The length of each common block is measured in storage units, as described in section 5.1. In summary, integer, real, and logical items occupy one numeric storage unit each; complex and double precision items occupy two each. To maximise portability, character storage units are considered incommensurate with numerical storage units. For this reason character and non-character items cannot be mixed in the same common block.
In practice this often means that two common blocks are needed to hold a particular data structure: one for the character items and one for all the others. If, in the first example, it had been necessary for the plotting package to store a plot title this would have to appear in a separate common block such as:
COMMON /PLOTC/ TITLE CHARACTER TITLE*40 SAVE /PLOTC/
It is good practice to use related names for the blocks to indicate that the character and non-character items are used in conjunction.

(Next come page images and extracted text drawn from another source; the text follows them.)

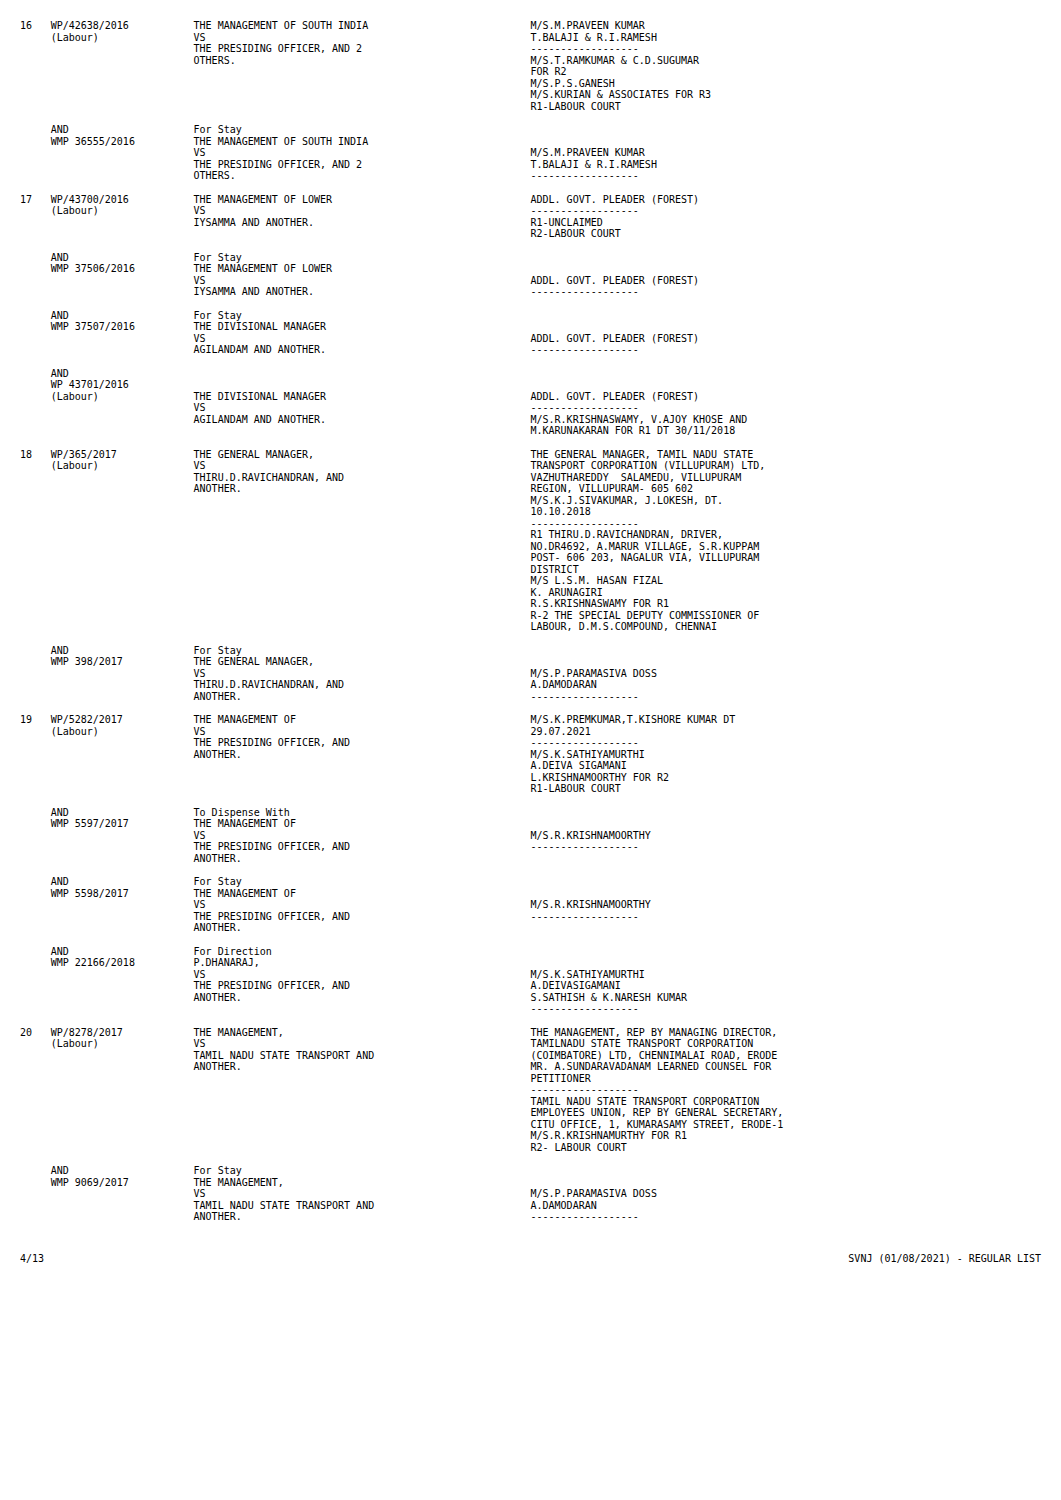| 16 | WP/42638/2016 (Labour) | THE MANAGEMENT OF SOUTH INDIA VS THE PRESIDING OFFICER, AND 2 OTHERS. | M/S.M.PRAVEEN KUMAR T.BALAJI & R.I.RAMESH ------------------ M/S.T.RAMKUMAR & C.D.SUGUMAR FOR R2 M/S.P.S.GANESH M/S.KURIAN & ASSOCIATES FOR R3 R1-LABOUR COURT |
| | AND WMP 36555/2016 | For Stay THE MANAGEMENT OF SOUTH INDIA VS THE PRESIDING OFFICER, AND 2 OTHERS. | M/S.M.PRAVEEN KUMAR T.BALAJI & R.I.RAMESH ------------------ |
| 17 | WP/43700/2016 (Labour) | THE MANAGEMENT OF LOWER VS IYSAMMA AND ANOTHER. | ADDL. GOVT. PLEADER (FOREST) ------------------ R1-UNCLAIMED R2-LABOUR COURT |
| | AND WMP 37506/2016 | For Stay THE MANAGEMENT OF LOWER VS IYSAMMA AND ANOTHER. | ADDL. GOVT. PLEADER (FOREST) ------------------ |
| | AND WMP 37507/2016 | For Stay THE DIVISIONAL MANAGER VS AGILANDAM AND ANOTHER. | ADDL. GOVT. PLEADER (FOREST) ------------------ |
| | AND WP 43701/2016 (Labour) | THE DIVISIONAL MANAGER VS AGILANDAM AND ANOTHER. | ADDL. GOVT. PLEADER (FOREST) ------------------ M/S.R.KRISHNASWAMY, V.AJOY KHOSE AND M.KARUNAKARAN FOR R1 DT 30/11/2018 |
| 18 | WP/365/2017 (Labour) | THE GENERAL MANAGER, VS THIRU.D.RAVICHANDRAN, AND ANOTHER. | THE GENERAL MANAGER, TAMIL NADU STATE TRANSPORT CORPORATION (VILLUPURAM) LTD, VAZHUTHAREDDY SALAMEDU, VILLUPURAM REGION, VILLUPURAM- 605 602 M/S.K.J.SIVAKUMAR, J.LOKESH, DT. 10.10.2018 ------------------ R1 THIRU.D.RAVICHANDRAN, DRIVER, NO.DR4692, A.MARUR VILLAGE, S.R.KUPPAM POST- 606 203, NAGALUR VIA, VILLUPURAM DISTRICT M/S L.S.M. HASAN FIZAL K. ARUNAGIRI R.S.KRISHNASWAMY FOR R1 R-2 THE SPECIAL DEPUTY COMMISSIONER OF LABOUR, D.M.S.COMPOUND, CHENNAI |
| | AND WMP 398/2017 | For Stay THE GENERAL MANAGER, VS THIRU.D.RAVICHANDRAN, AND ANOTHER. | M/S.P.PARAMASIVA DOSS A.DAMODARAN ------------------ |
| 19 | WP/5282/2017 (Labour) | THE MANAGEMENT OF VS THE PRESIDING OFFICER, AND ANOTHER. | M/S.K.PREMKUMAR,T.KISHORE KUMAR DT 29.07.2021 ------------------ M/S.K.SATHIYAMURTHI A.DEIVA SIGAMANI L.KRISHNAMOORTHY FOR R2 R1-LABOUR COURT |
| | AND WMP 5597/2017 | To Dispense With THE MANAGEMENT OF VS THE PRESIDING OFFICER, AND ANOTHER. | M/S.R.KRISHNAMOORTHY ------------------ |
| | AND WMP 5598/2017 | For Stay THE MANAGEMENT OF VS THE PRESIDING OFFICER, AND ANOTHER. | M/S.R.KRISHNAMOORTHY ------------------ |
| | AND WMP 22166/2018 | For Direction P.DHANARAJ, VS THE PRESIDING OFFICER, AND ANOTHER. | M/S.K.SATHIYAMURTHI A.DEIVASIGAMANI S.SATHISH & K.NARESH KUMAR ------------------ |
| 20 | WP/8278/2017 (Labour) | THE MANAGEMENT, VS TAMIL NADU STATE TRANSPORT AND ANOTHER. | THE MANAGEMENT, REP BY MANAGING DIRECTOR, TAMILNADU STATE TRANSPORT CORPORATION (COIMBATORE) LTD, CHENNIMALAI ROAD, ERODE MR. A.SUNDARAVADANAM LEARNED COUNSEL FOR PETITIONER ------------------ TAMIL NADU STATE TRANSPORT CORPORATION EMPLOYEES UNION, REP BY GENERAL SECRETARY, CITU OFFICE, 1, KUMARASAMY STREET, ERODE-1 M/S.R.KRISHNAMURTHY FOR R1 R2- LABOUR COURT |
| | AND WMP 9069/2017 | For Stay THE MANAGEMENT, VS TAMIL NADU STATE TRANSPORT AND ANOTHER. | M/S.P.PARAMASIVA DOSS A.DAMODARAN ------------------ |
4/13 SVNJ (01/08/2021) - REGULAR LIST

The length of a named common block must be the same in each program unit in which it appears. Obviously the easiest way to ensure this is to make the common block contents identical in each program unit. Note, however, that there is no requirement for data types to match, or for them to be listed in any particular order, provided the items are not used for information transfer, and provided the total length of the block is the same in each case. Thus these common blocks are both 2000 numerical storage units in length:
COMMON /SAME/ G(1000) DOUBLE PRECISION G COMMON /SAME/ A, B, C, R(1997) REAL A, R LOGICAL B INTEGER C
Items in a common block are stored in consecutive memory locations. Unfortunately there a few computer systems which require double precision and complex items to be stored in even-numbered storage locations: these may find it hard to cope with blocks which contain a mixture of data types. Machines with this defect can nearly always be placated by arranging for all double precision and complex items to come at the beginning of each block.